[Data records]
◇ ◇ ◇
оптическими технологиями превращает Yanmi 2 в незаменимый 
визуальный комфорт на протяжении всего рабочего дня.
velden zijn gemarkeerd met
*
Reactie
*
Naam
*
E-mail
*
◇ ◇ ◇
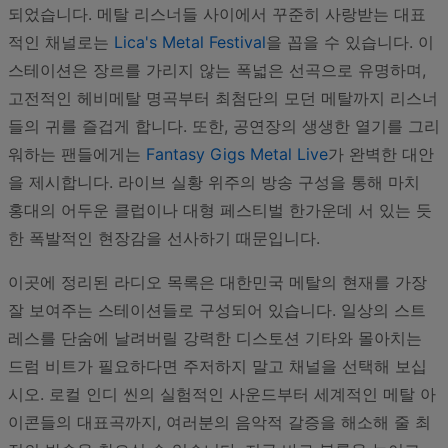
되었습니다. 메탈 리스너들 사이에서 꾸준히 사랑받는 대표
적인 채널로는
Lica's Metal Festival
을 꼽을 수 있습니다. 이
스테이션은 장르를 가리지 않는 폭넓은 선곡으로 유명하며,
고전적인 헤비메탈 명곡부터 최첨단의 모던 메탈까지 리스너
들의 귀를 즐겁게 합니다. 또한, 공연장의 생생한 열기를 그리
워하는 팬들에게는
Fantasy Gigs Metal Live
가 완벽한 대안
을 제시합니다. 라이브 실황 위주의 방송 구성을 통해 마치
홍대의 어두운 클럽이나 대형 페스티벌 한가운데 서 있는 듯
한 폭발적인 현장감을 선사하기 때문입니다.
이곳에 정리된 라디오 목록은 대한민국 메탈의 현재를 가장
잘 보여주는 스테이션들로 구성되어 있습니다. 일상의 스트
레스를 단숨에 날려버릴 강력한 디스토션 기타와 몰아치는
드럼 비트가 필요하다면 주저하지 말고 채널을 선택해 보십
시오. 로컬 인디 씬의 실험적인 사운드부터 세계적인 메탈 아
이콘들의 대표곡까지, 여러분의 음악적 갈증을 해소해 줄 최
◇ ◇ ◇
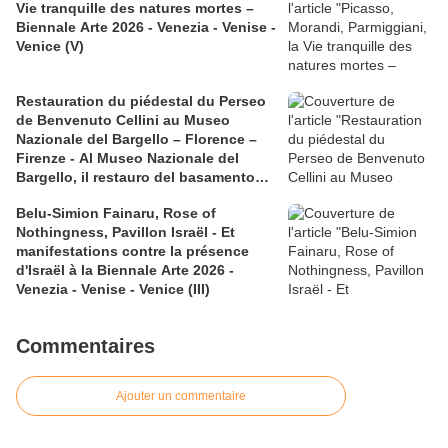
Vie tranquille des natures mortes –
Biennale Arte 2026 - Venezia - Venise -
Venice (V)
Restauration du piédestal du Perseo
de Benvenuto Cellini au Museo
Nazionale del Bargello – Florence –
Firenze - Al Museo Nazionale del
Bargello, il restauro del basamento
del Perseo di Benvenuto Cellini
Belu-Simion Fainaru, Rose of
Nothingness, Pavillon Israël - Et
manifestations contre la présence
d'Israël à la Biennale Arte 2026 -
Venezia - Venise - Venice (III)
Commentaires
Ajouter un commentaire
◇ ◇ ◇
▶ **Brief**
Output the lines of the listing from the line containing "Vie tranquille des natures mortes –" up to and including the line containing "Ajouter un commentaire", reproducing them without any changes.

▶ **Exercise response**
Vie tranquille des natures mortes –
Biennale Arte 2026 - Venezia - Venise -
Venice (V)
Restauration du piédestal du Perseo
de Benvenuto Cellini au Museo
Nazionale del Bargello – Florence –
Firenze - Al Museo Nazionale del
Bargello, il restauro del basamento
del Perseo di Benvenuto Cellini
Belu-Simion Fainaru, Rose of
Nothingness, Pavillon Israël - Et
manifestations contre la présence
d'Israël à la Biennale Arte 2026 -
Venezia - Venise - Venice (III)
Commentaires
Ajouter un commentaire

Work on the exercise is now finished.